Death of the Girl in Gold
I killed the glass and the girl gilded in gold.
I watched as the pieces rained in the cold.
Snow coats her lashes, blood on her lips,
sifting to ashes, around me to drift.
A charcoal cocoon, blood on my hands,
a weightless feeling as slowly I stand.
From death pours rebirth, I killed the girl in the mirror,
and with her perfection that I held so dear.
Look at my hands; I know, they’re covered in red,
but blue rivers run through them as well as my head.
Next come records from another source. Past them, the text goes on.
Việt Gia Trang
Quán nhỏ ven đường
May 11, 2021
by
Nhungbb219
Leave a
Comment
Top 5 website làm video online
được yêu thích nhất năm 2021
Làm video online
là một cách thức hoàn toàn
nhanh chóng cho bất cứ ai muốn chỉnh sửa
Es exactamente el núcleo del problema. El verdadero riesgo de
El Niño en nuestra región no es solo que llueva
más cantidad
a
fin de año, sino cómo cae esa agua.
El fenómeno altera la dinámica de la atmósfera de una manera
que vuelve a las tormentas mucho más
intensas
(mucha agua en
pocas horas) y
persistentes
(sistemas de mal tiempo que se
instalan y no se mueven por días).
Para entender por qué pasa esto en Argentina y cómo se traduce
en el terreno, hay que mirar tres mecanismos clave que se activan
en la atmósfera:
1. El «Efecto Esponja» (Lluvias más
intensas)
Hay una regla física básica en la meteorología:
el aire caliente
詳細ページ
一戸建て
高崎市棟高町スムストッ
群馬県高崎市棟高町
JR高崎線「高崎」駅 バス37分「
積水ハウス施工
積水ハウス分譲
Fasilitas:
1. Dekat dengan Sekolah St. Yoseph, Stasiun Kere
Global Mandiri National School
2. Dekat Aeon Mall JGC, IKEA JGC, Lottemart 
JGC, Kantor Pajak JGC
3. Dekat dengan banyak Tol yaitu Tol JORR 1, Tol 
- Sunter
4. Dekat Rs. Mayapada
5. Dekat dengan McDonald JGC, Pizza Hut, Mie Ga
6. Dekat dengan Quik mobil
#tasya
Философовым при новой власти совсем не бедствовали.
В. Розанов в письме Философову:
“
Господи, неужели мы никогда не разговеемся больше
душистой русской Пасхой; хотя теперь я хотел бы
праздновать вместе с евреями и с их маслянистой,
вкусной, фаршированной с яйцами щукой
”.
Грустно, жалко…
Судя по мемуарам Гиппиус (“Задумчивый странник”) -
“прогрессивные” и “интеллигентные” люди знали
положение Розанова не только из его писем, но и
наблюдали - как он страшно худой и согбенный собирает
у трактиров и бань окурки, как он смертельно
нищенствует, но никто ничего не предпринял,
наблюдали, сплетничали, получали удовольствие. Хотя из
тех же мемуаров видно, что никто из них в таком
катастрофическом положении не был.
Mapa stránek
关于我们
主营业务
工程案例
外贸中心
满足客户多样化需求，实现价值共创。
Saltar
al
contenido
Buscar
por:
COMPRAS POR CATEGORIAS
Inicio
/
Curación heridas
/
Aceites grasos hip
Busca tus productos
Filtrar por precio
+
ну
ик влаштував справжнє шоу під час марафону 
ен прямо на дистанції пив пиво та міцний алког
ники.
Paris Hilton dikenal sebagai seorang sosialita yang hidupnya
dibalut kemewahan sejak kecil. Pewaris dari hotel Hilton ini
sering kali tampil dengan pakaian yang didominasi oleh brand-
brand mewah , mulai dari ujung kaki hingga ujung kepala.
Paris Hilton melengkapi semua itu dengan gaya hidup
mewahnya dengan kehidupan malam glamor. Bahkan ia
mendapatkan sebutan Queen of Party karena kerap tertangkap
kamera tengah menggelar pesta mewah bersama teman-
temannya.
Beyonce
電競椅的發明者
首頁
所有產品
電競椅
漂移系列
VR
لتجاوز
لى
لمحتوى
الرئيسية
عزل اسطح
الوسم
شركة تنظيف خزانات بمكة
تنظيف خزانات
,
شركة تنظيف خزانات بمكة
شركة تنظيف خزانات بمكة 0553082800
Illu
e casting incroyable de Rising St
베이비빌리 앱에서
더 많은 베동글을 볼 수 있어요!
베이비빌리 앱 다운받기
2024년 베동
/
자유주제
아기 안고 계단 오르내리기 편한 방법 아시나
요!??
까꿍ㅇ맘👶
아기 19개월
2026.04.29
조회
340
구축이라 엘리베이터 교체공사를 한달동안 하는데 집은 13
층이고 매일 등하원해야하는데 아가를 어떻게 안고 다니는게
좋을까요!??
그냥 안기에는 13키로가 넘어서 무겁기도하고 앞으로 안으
Look at my skin, dry and cracked from the breeze,
but it has lightning bolt patterns and parts of the sea
and mountains and valleys and stretches of plain
and waterfalls and rapids and deserts and rain.
My hair flutters out, becomes one with the breeze.
My toes planted firmly, rooted like trees.
Now look at my eyes, they’re filled with the sky.
Clouds, stars, and moons chase themselves as they fly.
I have mountains within me, and rivers and flowers.
I am one with the earth; I am beauty and power.
I am a thousand suns brighter than the girl in the gold,
I am radiant life that melts away cold.
How can I be flawed if the same hands that made me
also made autumn, the wind, and the leaves?
I am flawless, you see, eyes, skin, and hands,
for I belong to myself, the sea, the sky, and the land.